EXERCISE INSTRUCTIONS: Leaving out all pictures, return the records word for word.

Dataset records
* * * * *
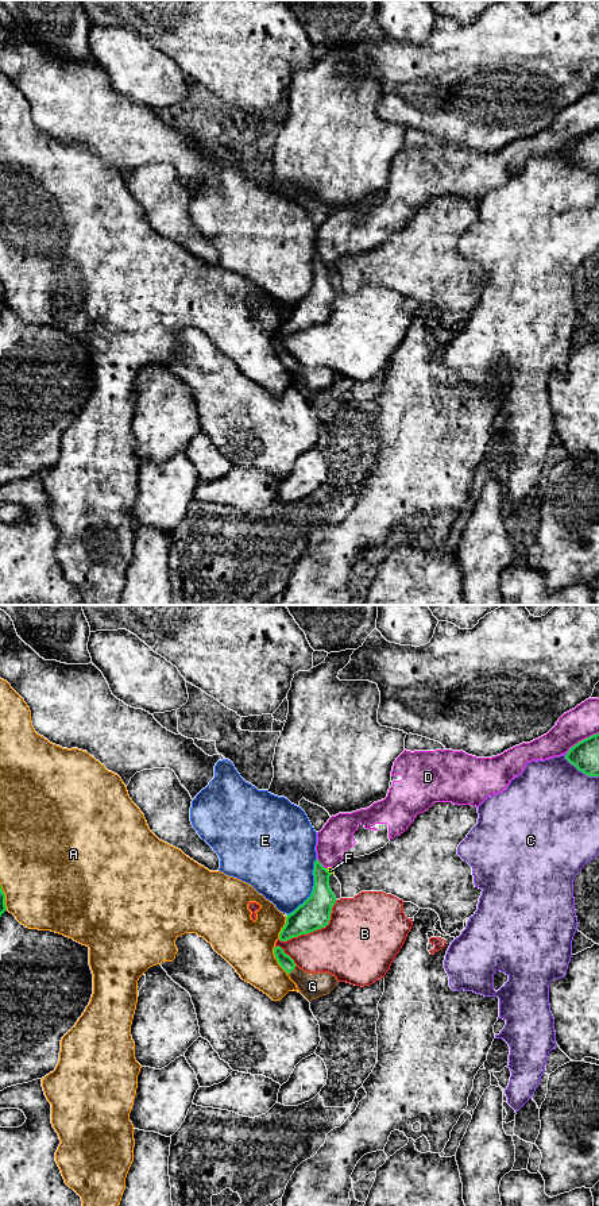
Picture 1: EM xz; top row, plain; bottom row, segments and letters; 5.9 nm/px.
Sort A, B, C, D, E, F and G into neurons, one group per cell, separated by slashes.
A / B / C / D F / E / G

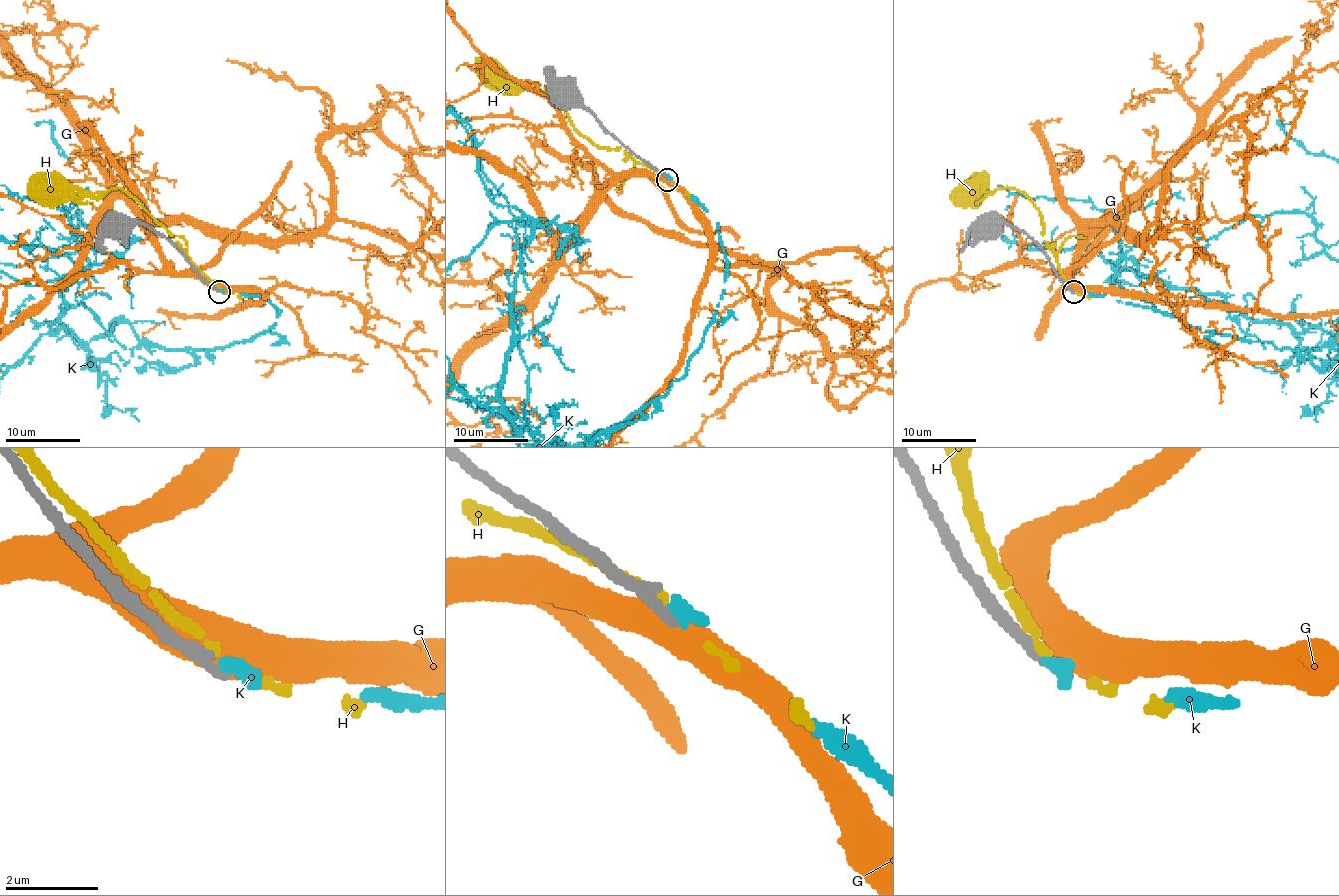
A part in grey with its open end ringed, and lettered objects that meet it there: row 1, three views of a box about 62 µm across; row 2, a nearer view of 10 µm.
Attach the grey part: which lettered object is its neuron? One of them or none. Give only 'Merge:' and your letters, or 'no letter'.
Merge: no letter

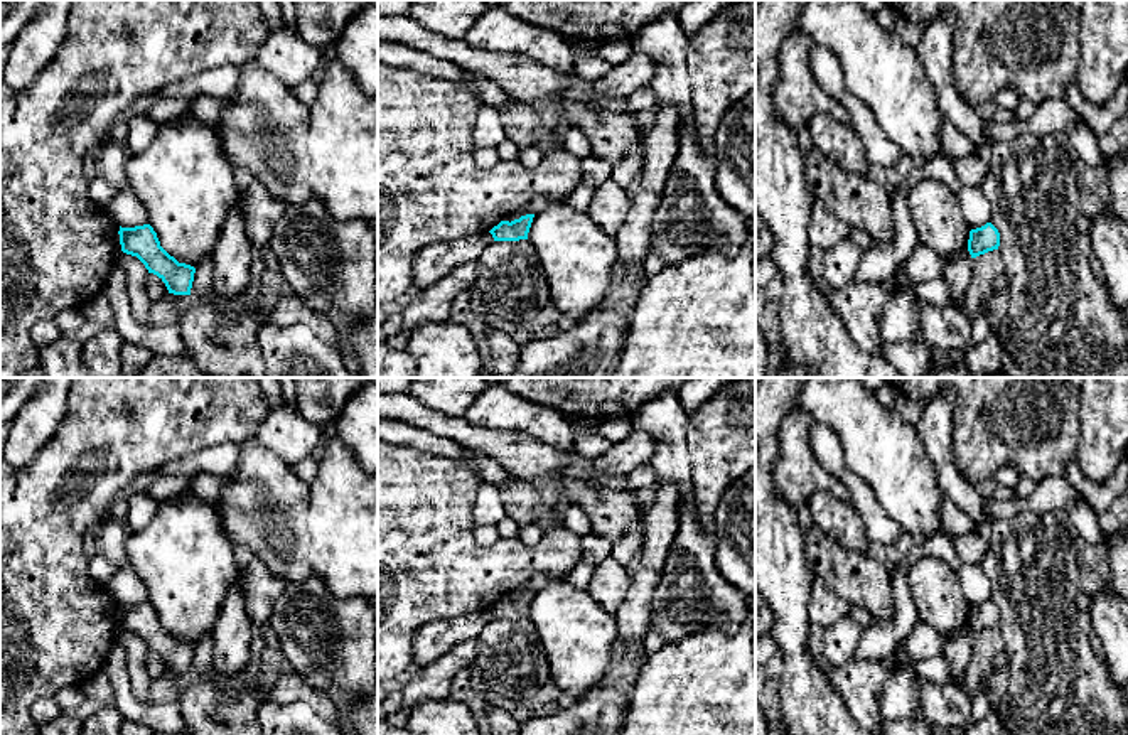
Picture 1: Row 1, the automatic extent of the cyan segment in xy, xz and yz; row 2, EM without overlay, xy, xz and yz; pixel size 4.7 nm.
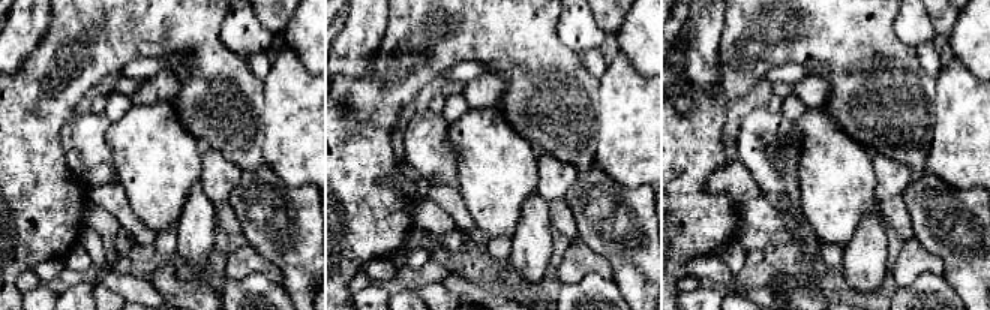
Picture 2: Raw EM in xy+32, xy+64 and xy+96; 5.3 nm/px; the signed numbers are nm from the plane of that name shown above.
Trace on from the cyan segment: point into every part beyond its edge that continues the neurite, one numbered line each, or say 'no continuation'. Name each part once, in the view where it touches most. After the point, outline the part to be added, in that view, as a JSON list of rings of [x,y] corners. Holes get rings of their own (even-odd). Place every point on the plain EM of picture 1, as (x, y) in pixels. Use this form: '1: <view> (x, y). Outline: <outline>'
* * * * *
EXPECTED OUTPUT:
Picture 1: EM xz; top row, plain; bottom row, segments and letters; 5.9 nm/px.
Sort A, B, C, D, E, F and G into neurons, one group per cell, separated by slashes.
A / B / C / D F / E / G

A part in grey with its open end ringed, and lettered objects that meet it there: row 1, three views of a box about 62 µm across; row 2, a nearer view of 10 µm.
Attach the grey part: which lettered object is its neuron? One of them or none. Give only 'Merge:' and your letters, or 'no letter'.
Merge: no letter

Picture 1: Row 1, the automatic extent of the cyan segment in xy, xz and yz; row 2, EM without overlay, xy, xz and yz; pixel size 4.7 nm.
Picture 2: Raw EM in xy+32, xy+64 and xy+96; 5.3 nm/px; the signed numbers are nm from the plane of that name shown above.
Trace on from the cyan segment: point into every part beyond its edge that continues the neurite, one numbered line each, or say 'no continuation'. Name each part once, in the view where it touches most. After the point, outline the part to be added, in that view, as a JSON list of rings of [x,y] corners. Holes get rings of their own (even-odd). Place every point on the plain EM of picture 1, as (x, y) in pixels. Use this form: '1: <view> (x, y). Outline: <outline>'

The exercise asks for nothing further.